» **Consigne 1**:
Recopiez, dans l’extrait sur la campagne publicitaire de Santher, le passage situé entre « Pour souligner l’aspect » et « de couleur noire. », ces deux bornes comprises.
» **Consigne 2**:
Répondez aux questions suivantes à partir de l’extrait sur la campagne publicitaire de Santher.
(a) Avec quelle agence Santher a-t-il conçu sa campagne ?
(b) Quel slogan accompagne la publicité ?
(c) Quel écrivain a dénoncé la campagne sur sa page Facebook ?

» **Extrait de page**:
╭──

Pour souligner l’aspect luxueux de son nouveau produit, Santher et l’agence Neogama ont eu recours à une campagne publicitaire à la hauteur de leurs ambitions mettant en scène une célèbre actrice brésilienne du nom de Marina Ruy Barbosa, nue sous du papier hygiénique de couleur noire.
L’impression était manifestement donner l’impression que le papier en question était si luxueux et esthétique qu’il pourrait presque être utilisé comme vêtement d’une jolie femme. Pour compléter ce message, les créateurs de la publicité l’ont donc accompagné du slogan ‘Black is Beautiful’.
Si l’initiative est manifestement d’abord passée inaperçue, elle est rapidement tombée sous l’oeil critique d’activistes afro-brésiliens.
« L’écrivain Anderson França, dans un post rapidement devenu viral sur sa page Facebook a dénoncé avec virulence la campagne de Santher. En voici les premières lignes:
« Black is Beautiful est le nom d’un mouvement créé par des intellectuels et artistes afro-américains dans les années 70 et qui a influencé de manière durable la façon de penser de millions de personnes à travers le monde. Dans les quartiers populaires, ce mouvement n’est pas seulement une référence à un état d’esprit.

╰──

» **Matériel fourni**:
╭──

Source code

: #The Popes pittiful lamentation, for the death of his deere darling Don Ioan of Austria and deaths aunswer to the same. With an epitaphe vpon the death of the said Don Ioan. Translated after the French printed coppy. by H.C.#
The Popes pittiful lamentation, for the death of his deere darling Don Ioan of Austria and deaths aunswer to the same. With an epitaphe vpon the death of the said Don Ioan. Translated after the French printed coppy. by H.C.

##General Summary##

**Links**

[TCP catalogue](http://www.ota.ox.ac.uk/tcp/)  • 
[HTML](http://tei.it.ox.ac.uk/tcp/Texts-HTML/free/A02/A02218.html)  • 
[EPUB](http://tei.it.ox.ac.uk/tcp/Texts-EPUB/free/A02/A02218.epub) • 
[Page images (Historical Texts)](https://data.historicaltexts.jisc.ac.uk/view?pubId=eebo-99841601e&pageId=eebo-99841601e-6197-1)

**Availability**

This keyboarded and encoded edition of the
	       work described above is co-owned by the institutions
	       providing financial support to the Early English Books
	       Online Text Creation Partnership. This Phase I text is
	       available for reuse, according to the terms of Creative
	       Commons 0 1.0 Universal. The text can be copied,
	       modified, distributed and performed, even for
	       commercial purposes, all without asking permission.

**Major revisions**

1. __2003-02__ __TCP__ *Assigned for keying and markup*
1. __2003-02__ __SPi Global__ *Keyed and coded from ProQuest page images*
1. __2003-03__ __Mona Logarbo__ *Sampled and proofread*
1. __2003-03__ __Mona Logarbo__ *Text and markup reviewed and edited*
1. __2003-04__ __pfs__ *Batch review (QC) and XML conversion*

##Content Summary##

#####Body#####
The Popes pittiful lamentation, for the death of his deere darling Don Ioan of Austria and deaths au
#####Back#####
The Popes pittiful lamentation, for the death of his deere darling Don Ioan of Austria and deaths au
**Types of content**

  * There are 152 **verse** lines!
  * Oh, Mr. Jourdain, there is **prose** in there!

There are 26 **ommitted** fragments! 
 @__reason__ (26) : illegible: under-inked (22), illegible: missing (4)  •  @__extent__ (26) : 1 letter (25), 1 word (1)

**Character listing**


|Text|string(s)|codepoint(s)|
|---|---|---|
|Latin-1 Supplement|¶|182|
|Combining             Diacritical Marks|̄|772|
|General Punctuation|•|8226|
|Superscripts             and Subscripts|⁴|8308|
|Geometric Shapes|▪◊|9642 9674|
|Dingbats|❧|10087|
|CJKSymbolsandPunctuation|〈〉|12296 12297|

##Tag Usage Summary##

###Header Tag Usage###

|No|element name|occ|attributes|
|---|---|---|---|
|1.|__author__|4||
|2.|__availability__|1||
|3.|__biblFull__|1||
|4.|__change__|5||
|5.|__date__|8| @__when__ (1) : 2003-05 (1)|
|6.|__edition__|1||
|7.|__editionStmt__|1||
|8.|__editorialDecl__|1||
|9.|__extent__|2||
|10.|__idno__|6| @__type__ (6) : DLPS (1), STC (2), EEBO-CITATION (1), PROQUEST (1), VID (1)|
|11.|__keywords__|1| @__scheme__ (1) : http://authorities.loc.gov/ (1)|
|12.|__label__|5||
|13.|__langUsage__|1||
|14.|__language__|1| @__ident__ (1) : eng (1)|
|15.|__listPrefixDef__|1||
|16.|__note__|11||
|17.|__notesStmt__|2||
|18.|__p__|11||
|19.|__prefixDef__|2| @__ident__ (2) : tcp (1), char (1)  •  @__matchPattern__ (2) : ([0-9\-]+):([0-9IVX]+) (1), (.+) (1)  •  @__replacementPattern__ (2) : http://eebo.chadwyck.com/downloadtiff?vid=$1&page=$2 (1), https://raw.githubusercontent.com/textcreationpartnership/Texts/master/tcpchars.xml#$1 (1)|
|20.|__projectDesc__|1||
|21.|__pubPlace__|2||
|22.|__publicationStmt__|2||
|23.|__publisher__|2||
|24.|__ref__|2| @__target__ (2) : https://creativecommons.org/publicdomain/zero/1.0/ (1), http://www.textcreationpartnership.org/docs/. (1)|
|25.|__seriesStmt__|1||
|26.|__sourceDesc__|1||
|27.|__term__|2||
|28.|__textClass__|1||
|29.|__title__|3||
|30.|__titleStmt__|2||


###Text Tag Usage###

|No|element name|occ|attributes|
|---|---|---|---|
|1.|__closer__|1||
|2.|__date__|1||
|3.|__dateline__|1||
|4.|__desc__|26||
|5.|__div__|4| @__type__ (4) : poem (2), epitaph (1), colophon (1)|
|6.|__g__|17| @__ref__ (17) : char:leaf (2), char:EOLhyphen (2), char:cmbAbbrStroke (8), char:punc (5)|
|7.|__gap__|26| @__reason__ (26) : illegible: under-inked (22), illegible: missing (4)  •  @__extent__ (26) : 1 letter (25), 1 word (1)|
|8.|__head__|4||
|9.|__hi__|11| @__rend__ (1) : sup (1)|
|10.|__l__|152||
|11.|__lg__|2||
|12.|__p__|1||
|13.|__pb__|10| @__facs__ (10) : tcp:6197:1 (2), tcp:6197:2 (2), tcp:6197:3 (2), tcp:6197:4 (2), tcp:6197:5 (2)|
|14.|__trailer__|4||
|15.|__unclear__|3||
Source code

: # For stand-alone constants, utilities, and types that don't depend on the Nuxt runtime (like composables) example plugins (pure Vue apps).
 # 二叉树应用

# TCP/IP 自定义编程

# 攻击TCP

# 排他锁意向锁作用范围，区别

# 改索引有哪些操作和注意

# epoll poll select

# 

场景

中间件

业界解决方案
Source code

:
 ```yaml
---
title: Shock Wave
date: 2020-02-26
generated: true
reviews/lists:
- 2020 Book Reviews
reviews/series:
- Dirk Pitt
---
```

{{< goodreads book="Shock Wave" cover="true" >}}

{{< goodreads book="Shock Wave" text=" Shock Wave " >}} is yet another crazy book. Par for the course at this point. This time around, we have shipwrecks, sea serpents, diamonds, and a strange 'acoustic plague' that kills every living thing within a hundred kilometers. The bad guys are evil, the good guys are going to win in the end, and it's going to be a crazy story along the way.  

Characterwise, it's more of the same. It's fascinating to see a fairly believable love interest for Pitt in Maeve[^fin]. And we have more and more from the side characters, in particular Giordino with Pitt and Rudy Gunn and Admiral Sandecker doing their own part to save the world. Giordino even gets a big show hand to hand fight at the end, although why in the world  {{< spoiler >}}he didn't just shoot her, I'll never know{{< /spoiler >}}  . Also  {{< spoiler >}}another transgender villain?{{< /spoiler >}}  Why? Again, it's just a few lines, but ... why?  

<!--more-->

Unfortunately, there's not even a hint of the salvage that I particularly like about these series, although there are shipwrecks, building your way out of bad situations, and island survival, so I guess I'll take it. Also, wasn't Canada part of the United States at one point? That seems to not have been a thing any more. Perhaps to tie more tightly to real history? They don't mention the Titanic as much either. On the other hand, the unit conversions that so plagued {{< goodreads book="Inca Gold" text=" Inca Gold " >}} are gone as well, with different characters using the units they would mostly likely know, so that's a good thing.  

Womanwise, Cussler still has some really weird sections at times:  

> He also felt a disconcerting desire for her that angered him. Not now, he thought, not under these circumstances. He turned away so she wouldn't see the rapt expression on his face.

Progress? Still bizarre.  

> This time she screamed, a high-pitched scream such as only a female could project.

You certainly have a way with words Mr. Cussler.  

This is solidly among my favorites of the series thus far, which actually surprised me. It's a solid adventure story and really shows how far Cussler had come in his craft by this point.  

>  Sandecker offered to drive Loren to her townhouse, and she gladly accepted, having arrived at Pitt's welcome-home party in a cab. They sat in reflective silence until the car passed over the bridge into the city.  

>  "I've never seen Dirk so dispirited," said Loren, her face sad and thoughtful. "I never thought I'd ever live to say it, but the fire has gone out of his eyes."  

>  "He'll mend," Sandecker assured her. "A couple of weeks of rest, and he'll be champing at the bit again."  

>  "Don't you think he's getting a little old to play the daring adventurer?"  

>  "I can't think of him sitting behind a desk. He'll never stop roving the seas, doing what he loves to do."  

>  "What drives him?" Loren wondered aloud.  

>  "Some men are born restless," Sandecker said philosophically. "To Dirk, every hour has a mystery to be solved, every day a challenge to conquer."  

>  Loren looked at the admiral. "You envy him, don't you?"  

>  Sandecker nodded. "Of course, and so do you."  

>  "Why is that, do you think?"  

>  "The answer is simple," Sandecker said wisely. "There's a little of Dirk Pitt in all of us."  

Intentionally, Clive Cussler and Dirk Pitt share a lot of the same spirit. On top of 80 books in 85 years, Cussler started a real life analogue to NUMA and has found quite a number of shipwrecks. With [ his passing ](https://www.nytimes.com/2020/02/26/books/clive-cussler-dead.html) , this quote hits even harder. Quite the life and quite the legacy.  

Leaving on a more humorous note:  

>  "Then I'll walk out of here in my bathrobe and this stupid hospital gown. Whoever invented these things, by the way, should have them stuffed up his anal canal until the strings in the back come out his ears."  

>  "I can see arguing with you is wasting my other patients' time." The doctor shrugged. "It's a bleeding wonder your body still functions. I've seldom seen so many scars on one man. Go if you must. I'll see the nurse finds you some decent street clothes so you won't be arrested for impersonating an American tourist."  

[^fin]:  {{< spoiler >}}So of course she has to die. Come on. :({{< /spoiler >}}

╰──

» **Réponse 1**:
Pour souligner l’aspect luxueux de son nouveau produit, Santher et l’agence Neogama ont eu recours à une campagne publicitaire à la hauteur de leurs ambitions mettant en scène une célèbre actrice brésilienne du nom de Marina Ruy Barbosa, nue sous du papier hygiénique de couleur noire.

» **Réponse 2**:
(a) L’agence Neogama.
(b) « Black is Beautiful ».
(c) Anderson França.